# What Kind Of Instrument Is The Piano?



## Truvianni (Apr 21, 2011)

A short article about how to accurately qualify the piano in to its proper instrument category. 

As many who read my articles may already know about I am what could be called a true opera fan, as not only do I attend performances on a regular basis but have even written a book about the subject called “New York’s Opera Society”. A lot of my knowledge however about the subject started when I was a student at New York’s Hunter College, it was there were I learned many things about music such as the four kinds of instruments, with the first being the human voice. In other words singing which all those who hear me know I have absolutely no talent for but yet it was this which came to be man’s and woman’s first instrument. 

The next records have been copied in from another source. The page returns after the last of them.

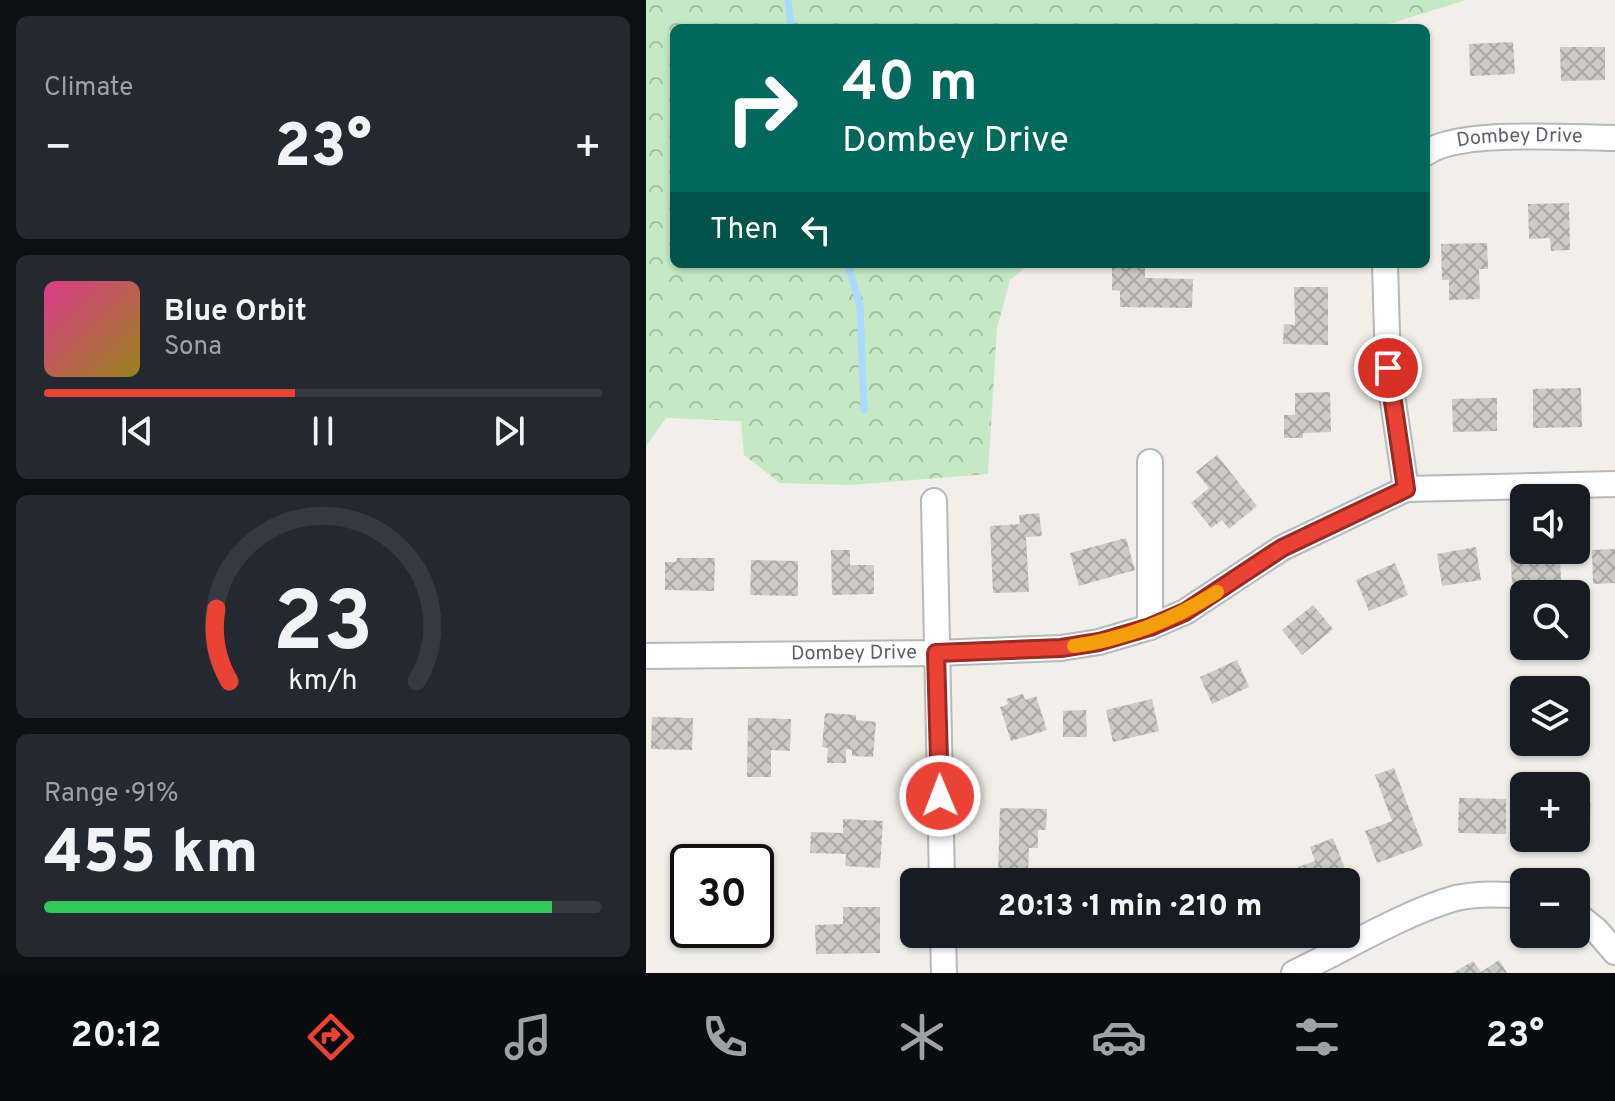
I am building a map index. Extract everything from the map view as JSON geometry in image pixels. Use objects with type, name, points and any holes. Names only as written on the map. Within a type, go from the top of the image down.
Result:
[{"type":"street","name":"Dombey Drive","points":[[1430,151],[1451,141],[1480,138],[1615,138]]},
{"type":"street","points":[[1385,268],[1388,368],[1406,489]]},
{"type":"street","points":[[1150,462],[1150,627]]},
{"type":"street","name":"Dombey Drive","points":[[646,656],[936,653],[1061,648],[1099,642],[1150,627],[1185,612],[1282,548],[1406,489],[1615,484]]},
{"type":"street","points":[[934,501],[942,868]]},
{"type":"street","points":[[1294,973],[1430,907],[1459,898],[1510,896]]},
{"type":"street","points":[[1590,925],[1615,952]]},
{"type":"street","points":[[943,948],[944,973]]},
{"type":"green space","points":[[646,0],[1466,0],[1389,24],[670,24],[670,268],[1024,268],[1010,280],[997,328],[988,474],[851,485],[780,483],[744,455],[741,421],[666,418],[646,446]]},
{"type":"building","points":[[1513,42],[1515,74],[1470,76],[1469,44]]},
{"type":"building","points":[[1560,47],[1605,47],[1605,80],[1561,81]]},
{"type":"building","points":[[1569,203],[1570,250],[1551,251],[1550,238],[1529,239],[1528,204]]},
{"type":"building","points":[[1487,243],[1488,269],[1479,269],[1480,299],[1449,300],[1449,280],[1442,280],[1441,244]]},
{"type":"building","points":[[1112,268],[1145,268],[1145,278],[1193,279],[1192,308],[1120,307],[1120,291],[1112,290]]},
{"type":"building","points":[[1294,287],[1328,287],[1328,345],[1283,344],[1284,324],[1295,325]]},
{"type":"building","points":[[1581,388],[1582,427],[1533,428],[1533,389]]},
{"type":"building","points":[[1330,392],[1331,432],[1303,433],[1303,438],[1284,438],[1284,415],[1295,415],[1295,393]]},
{"type":"building","points":[[1497,398],[1497,431],[1453,432],[1452,399]]},
{"type":"building","points":[[1217,455],[1257,506],[1229,529],[1222,520],[1211,528],[1191,503],[1209,488],[1196,472]]},
{"type":"building","points":[[1039,513],[1042,536],[1026,537],[1029,592],[993,593],[990,526],[1020,524],[1019,515]]},
{"type":"building","points":[[1126,538],[1135,570],[1079,586],[1070,553]]},
{"type":"building","points":[[1476,547],[1481,580],[1442,586],[1437,554]]},
{"type":"building","points":[[1615,549],[1615,583],[1593,584],[1592,550]]},
{"type":"building","points":[[831,550],[850,550],[850,565],[874,565],[874,594],[832,595]]},
{"type":"building","points":[[677,558],[715,558],[714,591],[665,590],[665,562],[676,562]]},
{"type":"building","points":[[751,560],[798,561],[798,596],[750,595]]},
{"type":"building","points":[[1395,563],[1408,595],[1369,611],[1356,580]]},
{"type":"building","points":[[1511,564],[1560,564],[1561,580],[1512,580]]},
{"type":"building","points":[[1313,605],[1333,629],[1302,655],[1282,630]]},
{"type":"building","points":[[1237,660],[1249,687],[1212,704],[1200,677]]},
{"type":"building","points":[[1023,694],[1025,700],[1036,696],[1047,730],[1011,741],[1000,707],[1008,704],[1006,699]]},
{"type":"building","points":[[1152,699],[1159,731],[1113,742],[1106,710]]},
{"type":"building","points":[[1086,710],[1087,737],[1063,737],[1063,711]]},
{"type":"building","points":[[825,713],[856,715],[856,720],[876,722],[873,757],[852,756],[852,750],[846,749],[846,763],[827,763],[828,748],[822,747]]},
{"type":"building","points":[[652,717],[693,718],[692,750],[651,749]]},
{"type":"building","points":[[748,718],[791,719],[790,751],[771,750],[771,777],[747,777]]},
{"type":"building","points":[[1394,768],[1423,846],[1377,863],[1365,831],[1392,821],[1375,775]]},
{"type":"building","points":[[1459,798],[1506,799],[1506,834],[1458,833]]},
{"type":"building","points":[[1000,808],[1047,809],[1046,830],[1038,830],[1038,848],[1029,848],[1028,868],[998,868]]},
{"type":"building","points":[[843,819],[883,821],[880,868],[845,866],[846,854],[810,853],[811,832],[843,833]]},
{"type":"building","points":[[1333,838],[1345,868],[1298,868],[1315,861],[1310,847]]},
{"type":"building","points":[[843,907],[880,907],[880,953],[816,954],[815,925],[843,924]]},
{"type":"building","points":[[1499,960],[1507,973],[1453,973],[1473,961],[1481,972]]},
{"type":"waterway","points":[[788,0],[791,24]]},
{"type":"waterway","points":[[849,268],[860,306],[864,410]]},
{"type":"slow traffic","points":[[1074,646],[1150,627],[1185,612],[1217,592]]},
{"type":"route","points":[[940,796],[936,653],[1061,648],[1099,642],[1150,627],[1185,612],[1282,548],[1406,489],[1388,368]]}]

It was after the voice was discovered for the purpose of making sounds of harmonies beauty that other instrumented followed suit to imitate it, such as those that contain strings which came in form of guitars, violins but basically any which we stroke the strings with either our fingers or a vow; as the case is with the violin. I mention strings second, when in reality it might have been the kind of instrument known as percussion which followed directly after the human voice. 

Percussion being those that can be just about anything and everything from a table which we tap to a beat we hear to a set of drums as the kind that is played in most rock bands. As an added factor we could say that percussion instruments for the most part do not have notes to go along with the instrument as they limit themselves to setting the rhythm and tempo. 

The last and fourth kind of instrument man or better put humanity came up with was winds, meaning those instruments that require us to blow in to, such as the saxophone, (an instrument which I once saw Bill Clinton play on a late night show), trumpet, clarinet and others. It is now after having explained so much that I will ask in to which category would one place the piano?

I once put this question to a tenor, I met in Poland who told me that the piano was what could be considered as a percussion instrument, though many a piano player detest the idea of being referred to as a percussionist even if that is what they are. This due to the fact that one does not actually stroke the strings on the piano but tap them through a key which one strikes which makes a pad do like wise to the strings. Actually, one has to corner a piano player specially classical trained ones, to admit to being those who play an instrument of percussion as I did once to a pianist lady friend of mine. This by saying, in the piano; there is no singing, no blowing but strings which are being hit. 

Of course, my lovely young friend eventually confessed to being a percussionist but she did wish to make clear that her instrument unlike other percussion instruments required its players to learn to read music, since it is the only percussion instrument that actually offers them.


----------